Men and women's political values are greatly affected by social class, family upbringing, education and, in a latest study, a specific variant of one gene.

The study segregated a number of participants into a cluster of either conservative or liberal leanings.

This specific gene variant is called DRD4 and is known to determine the way the crucial neurotransmitter dopamine is released into the brain.

The National University of Singapore conducted an experiment among 1,771 students of the Han Chinese descent and found a link between the DRD4 gene variant and the participants' political views, which divided them into conservatives whose minds are nowhere near the idea of change, and liberals fighting against inequality.

The researchers used surveys which included questions about political issues in the city-state, with the presence of a permutation of DRD4.

According to the study, which was led by Richard Ebstein of the National University of Singapore, "the association between political attitude and D4D4 was highly significant for females." This link was also seen but less in men. In addition, women were seen to be generally more conservative.

The survey had standard questionnaires that rate liberal or conservative tendencies. This helped the researchers compare data with earlier efforts to find a link between genes and attitudes. The researchers also devised questions about local issues that would divide their participants' political opinions.

Animal rights and environmental issues, for example, were brought up in the survey, asking the group of students comprised of 50 percent men and 50 percent women to take positions on the issues. These issues had a strong correlation with DRD4.

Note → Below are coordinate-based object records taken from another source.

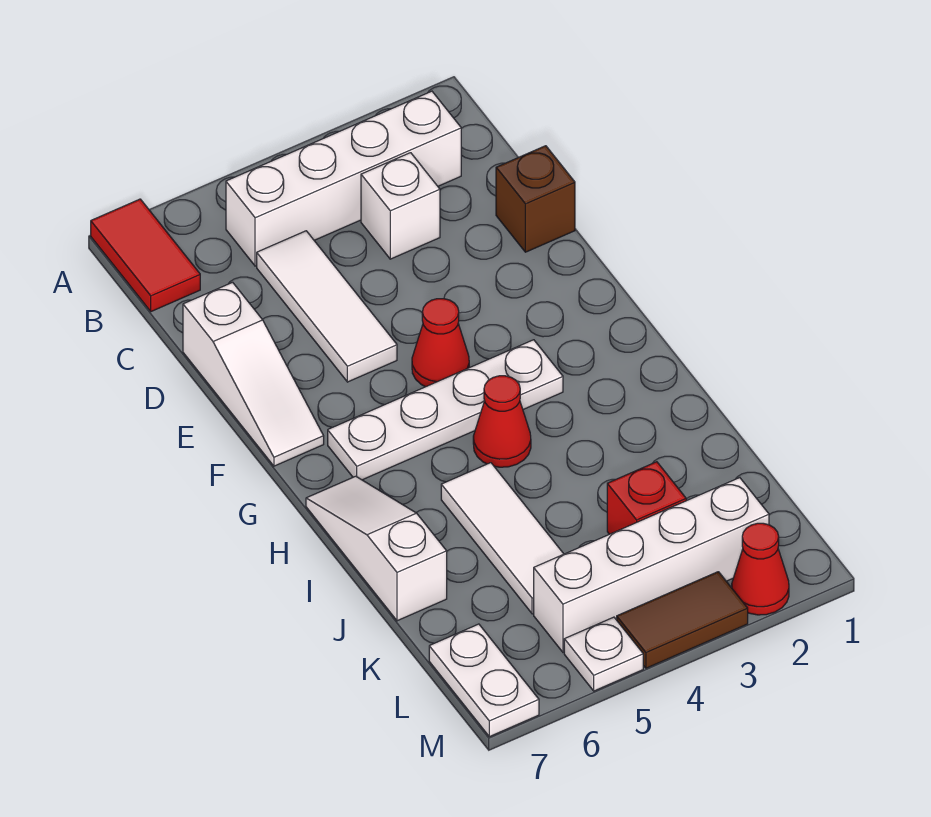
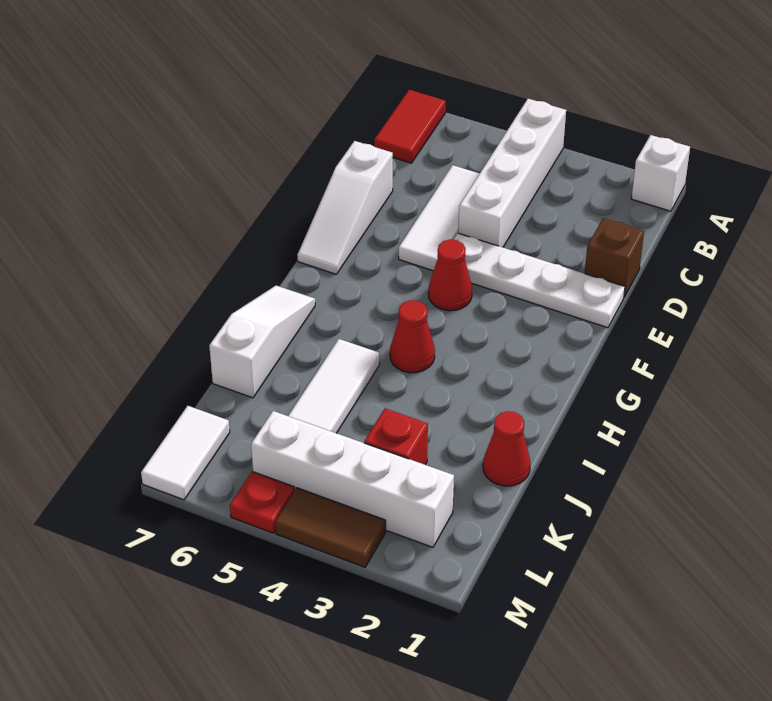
white brick B2:B5 level 1 -> white brick A4:D4 level 1
white brick C3 level 1 -> white brick A1 level 1
white plate G3:G6 level 1 -> white plate E1:E4 level 1
white plate L7:M7 level 1 -> white tile L7:M7 level 1
red cone M2 level 1 -> red cone J1 level 1
white plate M5 level 1 -> red plate M5 level 1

The study comes after a previous similar research conducted among participants of European descent, which took a look at the same gene and saw similar patterns around its participants' attitudes.

In 1999, a landmark study led researchers to trace a strain of heritability for conservatism in twins that have been separated near or at birth.

The findings of this latest study at the National University of Singapore led its researchers to say that "biology can't be ignored."